Васька мурлыкнул в ответ.
— Ты что, одобряешь? — прищурился я.
Кот потёрся о ноги.
— Погоди, сыну позвоню, — набрал номер.
— Вань, слушай… Автобус сломался. Никуда не еду. Остаюсь. Нет, серьёзно.
— Пап, вот что… Покупатели отказались. Задаток даже не забрали, оставили пять тысяч в утешение.
— Вот и чудно! — рассмеялся я. — Теперь точно знаю — не судьба.
— Ладно, потом разберёмся, — вздохнул сын.
— Чего разбирать? Где корни, там и жить, — ответил я.
— Ну что с тобой поделать… — засмеялся Ваня. — За эти деньги дров купим.
— То-то же! — обрадовался я. — Жду.
Аграфена с мужем Ермолаем уже накрыли стол. Узнав новость, хлопали меня по плечу.
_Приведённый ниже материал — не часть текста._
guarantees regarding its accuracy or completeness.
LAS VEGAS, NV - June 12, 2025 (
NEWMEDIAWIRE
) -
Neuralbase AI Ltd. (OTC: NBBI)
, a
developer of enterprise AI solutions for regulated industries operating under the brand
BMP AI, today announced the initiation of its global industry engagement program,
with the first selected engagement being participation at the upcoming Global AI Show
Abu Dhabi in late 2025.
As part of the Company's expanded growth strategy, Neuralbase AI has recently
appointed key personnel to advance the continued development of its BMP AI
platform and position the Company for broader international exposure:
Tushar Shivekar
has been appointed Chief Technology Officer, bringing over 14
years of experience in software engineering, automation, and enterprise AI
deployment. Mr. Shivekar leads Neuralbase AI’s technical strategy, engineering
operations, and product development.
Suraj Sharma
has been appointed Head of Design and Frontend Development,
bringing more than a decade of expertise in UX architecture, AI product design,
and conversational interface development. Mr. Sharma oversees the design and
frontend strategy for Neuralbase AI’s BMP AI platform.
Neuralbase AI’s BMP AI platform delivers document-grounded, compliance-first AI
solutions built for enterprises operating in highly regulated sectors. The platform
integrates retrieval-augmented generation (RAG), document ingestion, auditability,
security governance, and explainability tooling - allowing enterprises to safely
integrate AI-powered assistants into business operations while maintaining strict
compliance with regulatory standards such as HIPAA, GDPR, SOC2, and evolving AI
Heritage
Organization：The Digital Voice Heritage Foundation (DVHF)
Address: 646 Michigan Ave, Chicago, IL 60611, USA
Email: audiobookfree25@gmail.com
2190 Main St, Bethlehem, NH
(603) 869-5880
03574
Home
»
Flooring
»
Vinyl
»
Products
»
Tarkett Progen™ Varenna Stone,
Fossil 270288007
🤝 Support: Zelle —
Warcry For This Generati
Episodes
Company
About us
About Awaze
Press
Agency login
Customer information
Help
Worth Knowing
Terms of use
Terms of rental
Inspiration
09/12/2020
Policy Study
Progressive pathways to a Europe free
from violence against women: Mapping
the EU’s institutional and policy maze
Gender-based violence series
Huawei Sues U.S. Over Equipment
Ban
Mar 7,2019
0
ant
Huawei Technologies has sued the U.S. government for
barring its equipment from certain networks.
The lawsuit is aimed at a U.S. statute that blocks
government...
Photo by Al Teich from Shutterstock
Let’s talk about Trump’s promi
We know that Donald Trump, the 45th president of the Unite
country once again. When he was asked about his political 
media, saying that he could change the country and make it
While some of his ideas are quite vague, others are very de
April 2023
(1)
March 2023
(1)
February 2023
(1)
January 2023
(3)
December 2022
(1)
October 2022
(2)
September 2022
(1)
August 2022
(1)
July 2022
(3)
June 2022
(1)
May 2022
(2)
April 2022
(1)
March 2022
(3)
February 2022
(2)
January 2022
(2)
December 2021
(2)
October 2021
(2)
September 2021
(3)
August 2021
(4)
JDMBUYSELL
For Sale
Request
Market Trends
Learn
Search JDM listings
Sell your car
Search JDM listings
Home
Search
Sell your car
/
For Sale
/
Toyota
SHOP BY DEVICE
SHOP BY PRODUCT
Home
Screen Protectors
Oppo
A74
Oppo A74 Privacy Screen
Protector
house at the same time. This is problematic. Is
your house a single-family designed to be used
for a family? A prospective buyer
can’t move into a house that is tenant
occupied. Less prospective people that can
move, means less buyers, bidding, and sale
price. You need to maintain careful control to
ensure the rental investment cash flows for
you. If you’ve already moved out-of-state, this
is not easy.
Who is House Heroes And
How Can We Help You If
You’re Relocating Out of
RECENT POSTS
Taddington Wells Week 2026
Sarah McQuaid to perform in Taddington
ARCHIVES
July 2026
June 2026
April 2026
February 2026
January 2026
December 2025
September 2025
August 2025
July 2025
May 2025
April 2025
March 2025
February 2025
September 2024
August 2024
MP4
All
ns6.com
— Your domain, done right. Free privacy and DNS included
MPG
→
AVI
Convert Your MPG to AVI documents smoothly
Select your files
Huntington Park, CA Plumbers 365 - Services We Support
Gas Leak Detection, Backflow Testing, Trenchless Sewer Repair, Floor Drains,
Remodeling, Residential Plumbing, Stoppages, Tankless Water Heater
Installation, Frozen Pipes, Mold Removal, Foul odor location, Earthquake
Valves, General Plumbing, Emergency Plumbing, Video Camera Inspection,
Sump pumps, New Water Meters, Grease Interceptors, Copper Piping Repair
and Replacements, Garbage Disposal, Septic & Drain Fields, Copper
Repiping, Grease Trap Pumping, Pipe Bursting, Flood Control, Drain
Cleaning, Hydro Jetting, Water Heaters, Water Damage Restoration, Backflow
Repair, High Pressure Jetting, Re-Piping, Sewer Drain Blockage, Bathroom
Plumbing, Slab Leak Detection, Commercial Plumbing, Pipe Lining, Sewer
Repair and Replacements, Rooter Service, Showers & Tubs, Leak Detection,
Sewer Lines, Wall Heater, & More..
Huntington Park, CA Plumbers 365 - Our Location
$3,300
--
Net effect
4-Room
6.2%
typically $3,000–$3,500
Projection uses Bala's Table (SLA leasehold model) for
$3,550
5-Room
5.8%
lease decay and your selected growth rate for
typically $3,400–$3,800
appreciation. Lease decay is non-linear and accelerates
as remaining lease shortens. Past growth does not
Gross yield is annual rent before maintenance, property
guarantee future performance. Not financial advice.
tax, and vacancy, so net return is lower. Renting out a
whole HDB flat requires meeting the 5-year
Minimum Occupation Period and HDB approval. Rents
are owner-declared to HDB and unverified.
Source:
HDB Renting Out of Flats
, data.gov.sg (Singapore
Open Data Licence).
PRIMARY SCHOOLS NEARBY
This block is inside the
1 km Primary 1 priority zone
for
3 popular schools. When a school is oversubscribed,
— Выпьем за твоё возвращение! — поднял рюмку Ермолай. — Хватит мотаться. Мы уж привыкли — не бросим.
— Согласен, — кивнул я. — Теперь ни ногой.
— А главное, — добавил, — все знаки были.
— И наши уговоры, — подмигнула Аграфена.
Пили, ели, смеялись до ночи.
Через неделю Ваня привёз дрова. Весь день складывали, помогали соседи. Вечером сидели на крыльце, смотрели на закат.
— Лучше наших мест нет, — тихо сказал я.
— Наше оно, батя, наше, — обнял меня сын.
**Вывод:** Земля держит не ногами — душой. Иной раз кажется, что решение принято, но дом, как мать, не пускает. И тогда надо слушать. Не умом, а сердцем.